Atualmente tem-se constatado uma grande proliferação de ações objetivando a revisão de contratos feitos com instituições bancárias, sejam eles de leasing, financiamento, cheque especial ou outros. Isto vem ocorrendo devido à onerosidade excessiva do devedor, que acaba gerando a desproporcionalidade entre o que recebeu e o que tem que contra-prestar à instituição financeira credora.
Ao analisar a maioria dos contratos bancários, verifica-se a aplicação de juros abusivos, muitas vezes cumulativos, e uma correção monetária por índices inadequados.
O artigo 192 parágrafo 3º da Constituição Federal é claro ao limitar os juros a 12% ao ano. Alguns entendem que este artigo exige regulamentação a fim de ter plena vigência. Entretanto, os tribunais, em decisões recentes, e grande parte da doutrina moderna entendem que este artigo é auto-aplicável, sendo que a cobrança acima deste limite é tida como crime de usura. Isto acontece porque este parágrafo, segundo os estudiosos de nosso Direito Constitucional, é uma norma autônoma e que, desta forma, são nulas as cláusulas contratuais que estipularem juros superiores aos constitucionais. Assim, é a Lei de Usura que fica valendo como lei complementar, sendo que o artigo 192 parágrafo 3º contém todos os elementos para sua imediata operatividade.
A correção monetária, por sua vez, não é um acréscimo, mas uma simples atualização do poder de compra da moeda, que deve ser a mais correta possível para que não venha a caracterizar o enriquecimento ilícito de uma das partes contratantes. O IGP-M da FGV é o índice que deve ser utilizado para correção monetária, pois é o único que não sofreu influências do governo nos fracassados planos econômicos.
O STF já decidiu que a TR não é índice de correção monetária e, sim, média de taxas de juros, razão pela qual não pode ser usada a título de correção monetária.
Nos contratos bancários em geral verifica-se a incidência de altas taxas de juros e correção monetária por índice inadequado nas ações que buscam a revisão destes contratos. O Judiciário em geral, inclusive o Superior Tribunal de Justiça, tem acatado a abusividade de cláusulas contratuais, determinando que o cliente que assinou contrato com o banco fique de posse do bem até o final da discussão do processo.

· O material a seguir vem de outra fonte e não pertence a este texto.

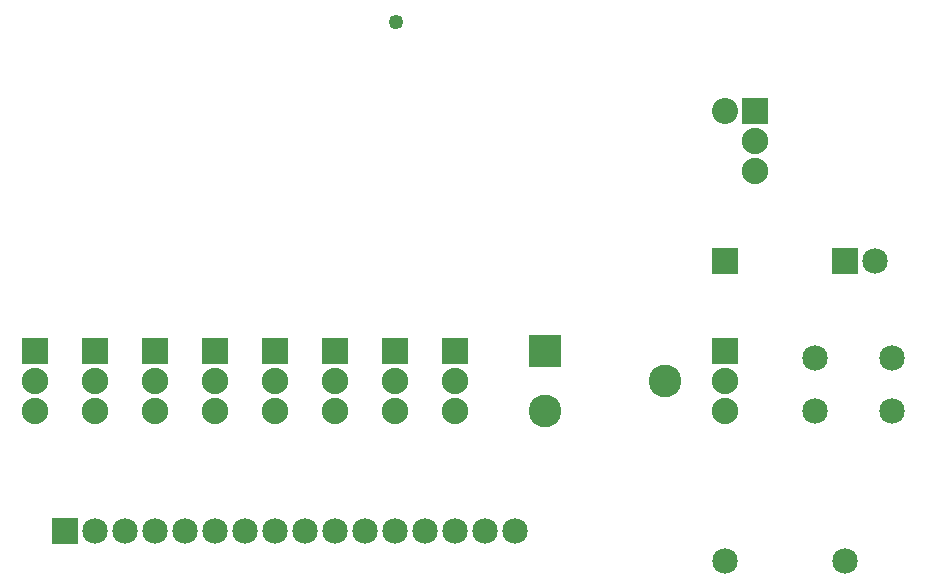
<source format=gbs>
G04 MADE WITH FRITZING*
G04 WWW.FRITZING.ORG*
G04 DOUBLE SIDED*
G04 HOLES PLATED*
G04 CONTOUR ON CENTER OF CONTOUR VECTOR*
%ASAXBY*%
%FSLAX23Y23*%
%MOIN*%
%OFA0B0*%
%SFA1.0B1.0*%
%ADD10C,0.085000*%
%ADD11C,0.088000*%
%ADD12C,0.109000*%
%ADD13C,0.087222*%
%ADD14C,0.049370*%
%ADD15R,0.085000X0.085000*%
%ADD16R,0.088000X0.088000*%
%ADD17R,0.109000X0.109000*%
%ADD18R,0.087222X0.087222*%
%LNMASK0*%
G90*
G70*
G54D10*
X2522Y1250D03*
X2922Y1250D03*
X2922Y2250D03*
X3022Y2250D03*
X322Y1350D03*
X422Y1350D03*
X522Y1350D03*
X622Y1350D03*
X722Y1350D03*
X822Y1350D03*
X922Y1350D03*
X1022Y1350D03*
X1122Y1350D03*
X1222Y1350D03*
X1322Y1350D03*
X1422Y1350D03*
X1522Y1350D03*
X1622Y1350D03*
X1722Y1350D03*
X1822Y1350D03*
G54D11*
X2522Y1950D03*
X2522Y1850D03*
X2522Y1750D03*
X1622Y1950D03*
X1622Y1850D03*
X1622Y1750D03*
X1422Y1950D03*
X1422Y1850D03*
X1422Y1750D03*
X1222Y1950D03*
X1222Y1850D03*
X1222Y1750D03*
X1022Y1950D03*
X1022Y1850D03*
X1022Y1750D03*
X822Y1950D03*
X822Y1850D03*
X822Y1750D03*
X622Y1950D03*
X622Y1850D03*
X622Y1750D03*
X422Y1950D03*
X422Y1850D03*
X422Y1750D03*
X222Y1950D03*
X222Y1850D03*
X222Y1750D03*
G54D12*
X1922Y1750D03*
X1922Y1950D03*
X2322Y1850D03*
G54D10*
X3078Y1750D03*
X2822Y1750D03*
X3078Y1927D03*
X2822Y1927D03*
G54D13*
X2522Y2750D03*
X2522Y2250D03*
X2522Y2750D03*
X2522Y2250D03*
G54D11*
X2622Y2750D03*
X2622Y2650D03*
X2622Y2550D03*
G54D14*
X1424Y3049D03*
G54D15*
X2922Y2250D03*
X322Y1350D03*
G54D16*
X2522Y1950D03*
X1622Y1950D03*
X1422Y1950D03*
X1222Y1950D03*
X1022Y1950D03*
X822Y1950D03*
X622Y1950D03*
X422Y1950D03*
X222Y1950D03*
G54D17*
X1922Y1950D03*
G54D18*
X2522Y2250D03*
X2522Y2250D03*
G54D16*
X2622Y2750D03*
G04 End of Mask0*
M02*
</source>
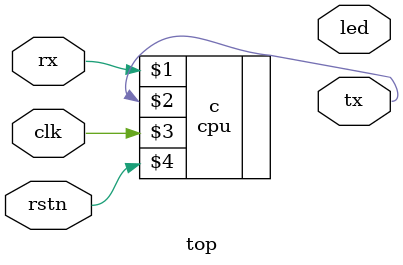
<source format=v>
`timescale 1ns/1ps
module top (
    input  wire         rx,
    output wire         tx,
    output wire [7:0]   led,

    input  wire         clk,
    input  wire         rstn);

    cpu c(rx, tx, clk, rstn);

endmodule

</source>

Também se busca, através de ações desta natureza, que o princípio que preceitua que o contrato faz lei entre as partes seja visto sob a óptica moderna, onde este não é tido como algo estático e individual, mas, sim, como algo dinâmico, indispensável para a circulação de capital.
Diante dessa nova visão, este princípio se reestrutura e abre oportunidade para a justiça contratual, a tutela da confiança e da boa-fé. O contrato, então, deve ser um mediador entre as necessidades individuais e coletivas, não para a supremacia de um contratante sobre o outro ou para que esse enriqueça às custas daquele, fato corriqueiro nos contratos bancários, onde a desigualdade entre as partes é gritante.
Se esta é a tendência atual e se o Código de Defesa do Consumidor que introduziu, ou confirmou, princípios e regras que são resultados do princípio da boa-fé e da justiça contratual, e a doutrina, assim como vários julgados, inclusive do STJ, esclarecem que os contratos bancários são submetidos a este instituto legal, além do direito do consumidor não representar um direito excepcional, mas sim especial, resta aplicá-lo sempre que contratantes economicamente desnivelados estiverem frente a frente.
Além do que o contrato bancário é de adesão. Ou o cliente adere, aceitando as condições impostas pelo banco, ou não adere e fica sem recursos para levar adiante seus negócios. A falta de justiça formal, que ocorre quando o desequilíbrio de forças é rompido no instante da contratação, abre oportunidade para o reequilíbrio na busca de justiça contratual, da economia contratual que se busca através das ações revisionais de contratos bancários.